• _Required work_
From the entries that follow, copy each line in which "tail" appears.

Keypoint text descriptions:
•••••
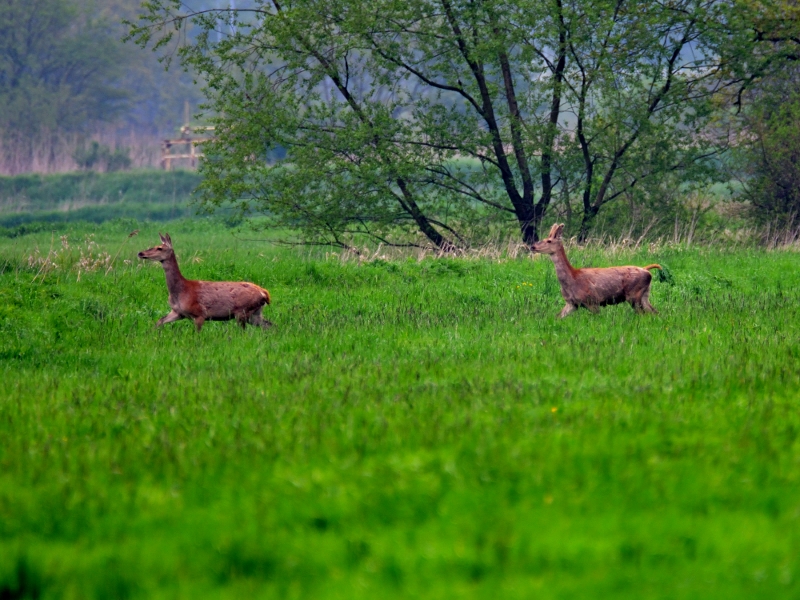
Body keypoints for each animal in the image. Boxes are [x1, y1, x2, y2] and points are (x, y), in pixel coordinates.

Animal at [137, 232, 272, 330]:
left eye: (159, 248)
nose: (140, 253)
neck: (181, 290)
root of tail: (264, 292)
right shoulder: (177, 312)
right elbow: (159, 321)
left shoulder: (200, 314)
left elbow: (196, 334)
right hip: (255, 313)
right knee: (270, 325)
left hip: (242, 311)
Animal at [532, 224, 664, 318]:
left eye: (549, 241)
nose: (532, 246)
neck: (572, 277)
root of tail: (646, 270)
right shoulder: (572, 303)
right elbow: (557, 317)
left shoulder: (592, 301)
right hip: (644, 294)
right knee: (654, 312)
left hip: (634, 294)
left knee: (644, 313)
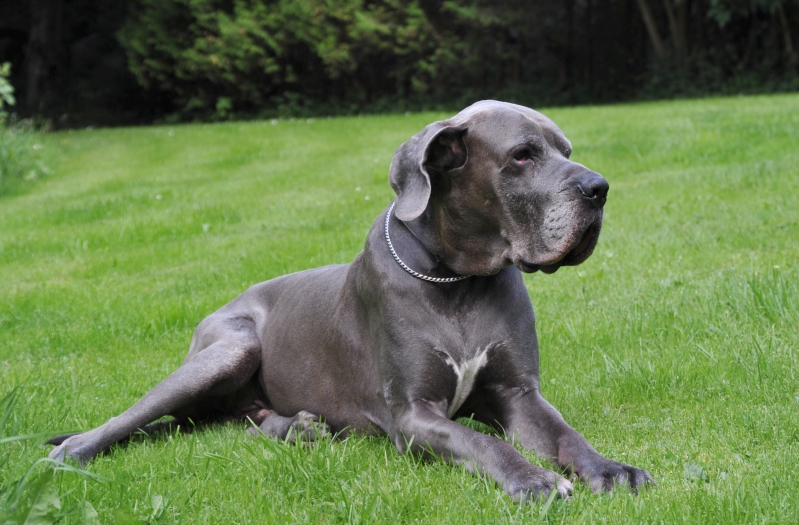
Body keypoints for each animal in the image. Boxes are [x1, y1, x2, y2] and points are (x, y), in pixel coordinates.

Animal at [48, 100, 653, 500]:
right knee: (130, 419)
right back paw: (69, 452)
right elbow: (484, 444)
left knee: (237, 417)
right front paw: (531, 478)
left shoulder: (518, 394)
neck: (457, 281)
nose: (599, 189)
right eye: (523, 156)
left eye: (565, 151)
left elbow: (566, 434)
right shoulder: (412, 415)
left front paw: (610, 468)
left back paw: (296, 428)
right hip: (229, 347)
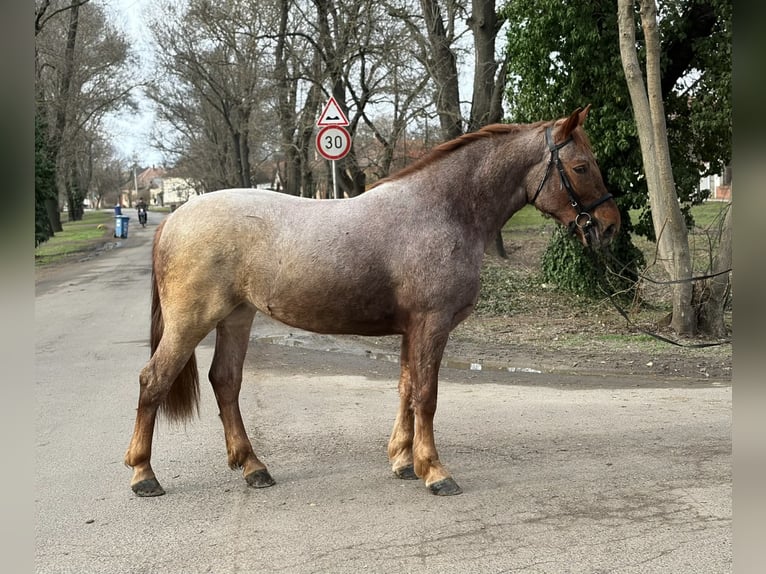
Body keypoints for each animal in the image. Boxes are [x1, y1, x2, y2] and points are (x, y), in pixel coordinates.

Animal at [124, 106, 620, 497]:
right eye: (580, 167)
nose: (610, 225)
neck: (441, 210)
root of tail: (175, 219)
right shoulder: (432, 324)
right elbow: (426, 395)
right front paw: (434, 470)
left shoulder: (411, 328)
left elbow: (406, 389)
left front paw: (403, 460)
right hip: (192, 321)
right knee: (154, 380)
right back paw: (144, 474)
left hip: (236, 318)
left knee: (225, 382)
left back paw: (253, 467)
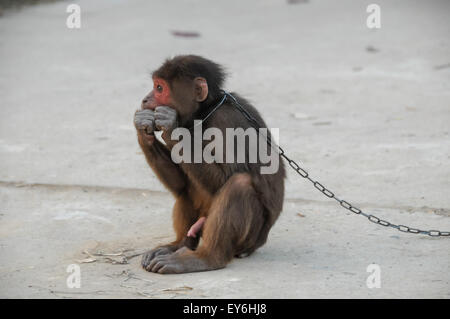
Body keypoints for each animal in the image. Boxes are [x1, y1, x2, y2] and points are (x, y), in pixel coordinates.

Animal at [132, 55, 284, 276]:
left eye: (159, 88)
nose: (145, 99)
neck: (205, 112)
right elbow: (180, 184)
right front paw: (143, 127)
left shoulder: (226, 121)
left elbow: (227, 177)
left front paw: (170, 126)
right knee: (186, 190)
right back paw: (180, 244)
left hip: (249, 240)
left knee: (239, 184)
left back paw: (208, 258)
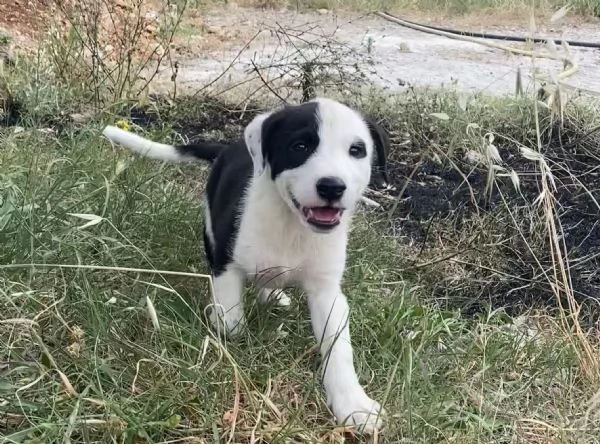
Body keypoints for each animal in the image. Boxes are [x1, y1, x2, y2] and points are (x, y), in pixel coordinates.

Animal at [103, 98, 390, 434]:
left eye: (357, 150)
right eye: (300, 146)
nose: (332, 187)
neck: (290, 223)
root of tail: (229, 147)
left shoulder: (327, 292)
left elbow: (339, 348)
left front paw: (354, 404)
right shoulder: (226, 263)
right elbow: (231, 319)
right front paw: (224, 327)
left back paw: (273, 294)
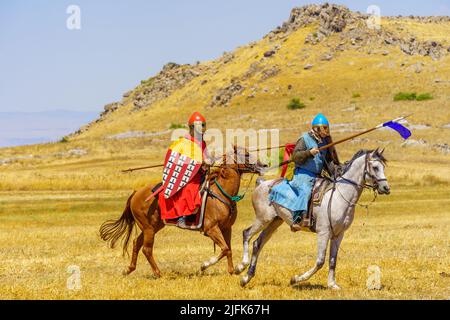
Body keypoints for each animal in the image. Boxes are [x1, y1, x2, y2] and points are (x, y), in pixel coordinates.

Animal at [100, 146, 266, 276]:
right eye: (246, 154)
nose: (263, 165)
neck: (220, 193)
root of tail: (136, 193)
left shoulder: (226, 228)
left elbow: (228, 249)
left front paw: (232, 270)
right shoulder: (211, 229)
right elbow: (225, 248)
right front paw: (204, 265)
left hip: (153, 226)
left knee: (136, 243)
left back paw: (129, 269)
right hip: (148, 228)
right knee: (146, 249)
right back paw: (158, 273)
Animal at [236, 149, 390, 288]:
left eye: (383, 166)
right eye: (375, 167)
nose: (386, 188)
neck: (340, 196)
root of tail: (262, 183)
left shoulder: (338, 234)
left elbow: (333, 260)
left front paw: (332, 285)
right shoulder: (324, 232)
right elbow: (320, 261)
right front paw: (295, 279)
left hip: (275, 222)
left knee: (258, 243)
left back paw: (246, 278)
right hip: (263, 219)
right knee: (246, 234)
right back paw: (240, 267)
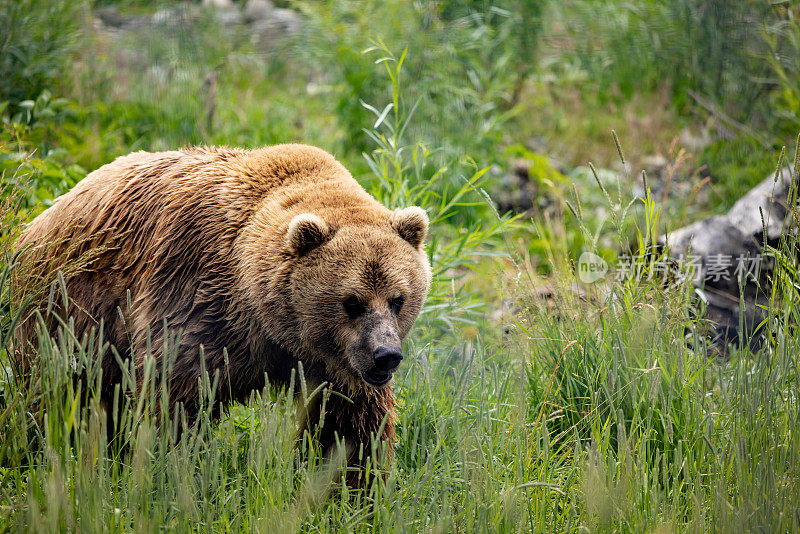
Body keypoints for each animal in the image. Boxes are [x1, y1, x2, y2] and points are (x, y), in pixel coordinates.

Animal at [14, 144, 432, 488]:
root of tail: (36, 223)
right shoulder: (197, 300)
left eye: (397, 299)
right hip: (66, 314)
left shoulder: (332, 362)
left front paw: (353, 491)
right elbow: (171, 400)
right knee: (53, 393)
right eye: (352, 302)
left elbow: (347, 427)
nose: (385, 355)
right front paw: (164, 469)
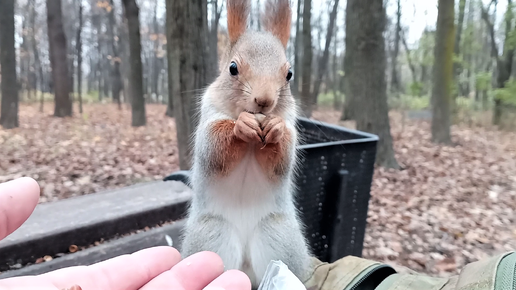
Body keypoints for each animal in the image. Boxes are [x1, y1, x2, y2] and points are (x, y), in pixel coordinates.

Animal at [179, 0, 312, 288]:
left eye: (289, 74)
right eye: (232, 68)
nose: (264, 101)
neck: (252, 143)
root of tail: (247, 269)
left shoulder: (290, 127)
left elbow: (281, 161)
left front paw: (275, 129)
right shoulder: (209, 117)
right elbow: (213, 149)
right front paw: (241, 127)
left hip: (278, 235)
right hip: (212, 235)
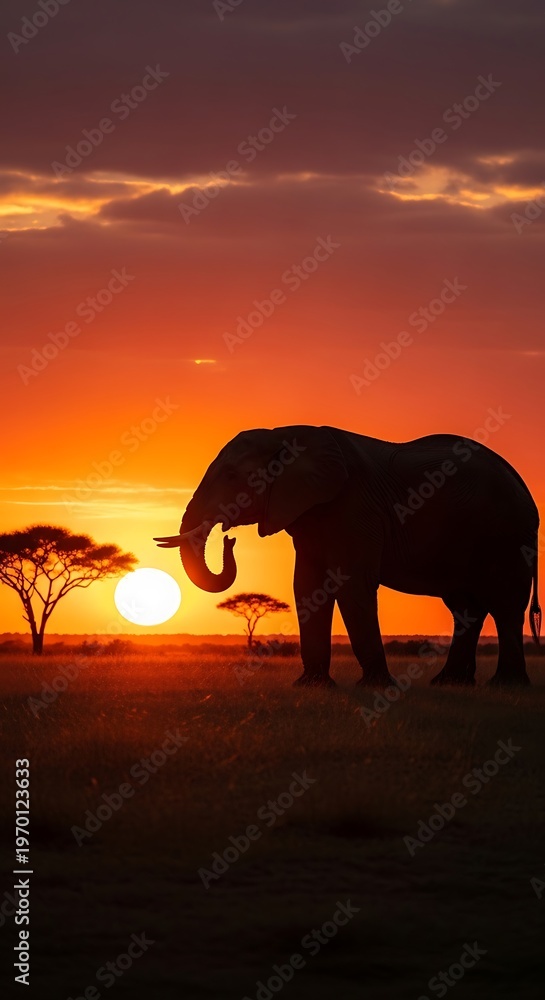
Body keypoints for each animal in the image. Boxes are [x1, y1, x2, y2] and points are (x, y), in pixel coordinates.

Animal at [155, 425, 540, 687]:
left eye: (233, 476)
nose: (228, 538)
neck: (287, 435)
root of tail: (521, 483)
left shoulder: (356, 508)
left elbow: (352, 585)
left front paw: (374, 688)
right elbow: (307, 587)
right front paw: (311, 687)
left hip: (508, 533)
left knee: (505, 605)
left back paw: (505, 685)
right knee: (465, 607)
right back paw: (450, 683)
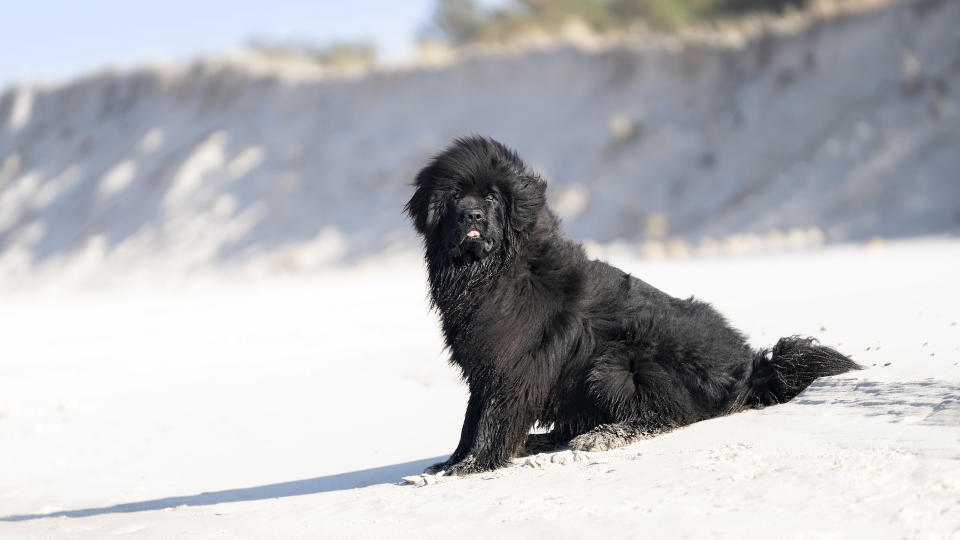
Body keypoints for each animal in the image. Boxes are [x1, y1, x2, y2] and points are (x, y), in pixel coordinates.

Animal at [402, 136, 860, 476]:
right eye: (456, 196)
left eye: (492, 197)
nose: (472, 216)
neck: (497, 273)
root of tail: (750, 367)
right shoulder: (483, 367)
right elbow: (471, 419)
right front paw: (450, 463)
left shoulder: (516, 367)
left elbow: (493, 420)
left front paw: (473, 467)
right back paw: (549, 438)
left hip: (618, 360)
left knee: (669, 415)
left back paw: (601, 436)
•••••
• _Exercise output_
root of tail: (264, 292)
root of tail: (646, 270)
root of tail: (175, 219)
root of tail: (229, 147)
root of tail: (136, 193)
root of tail: (262, 183)
root of tail: (36, 223)
root of tail: (247, 269)
root of tail: (521, 483)
root of tail: (750, 367)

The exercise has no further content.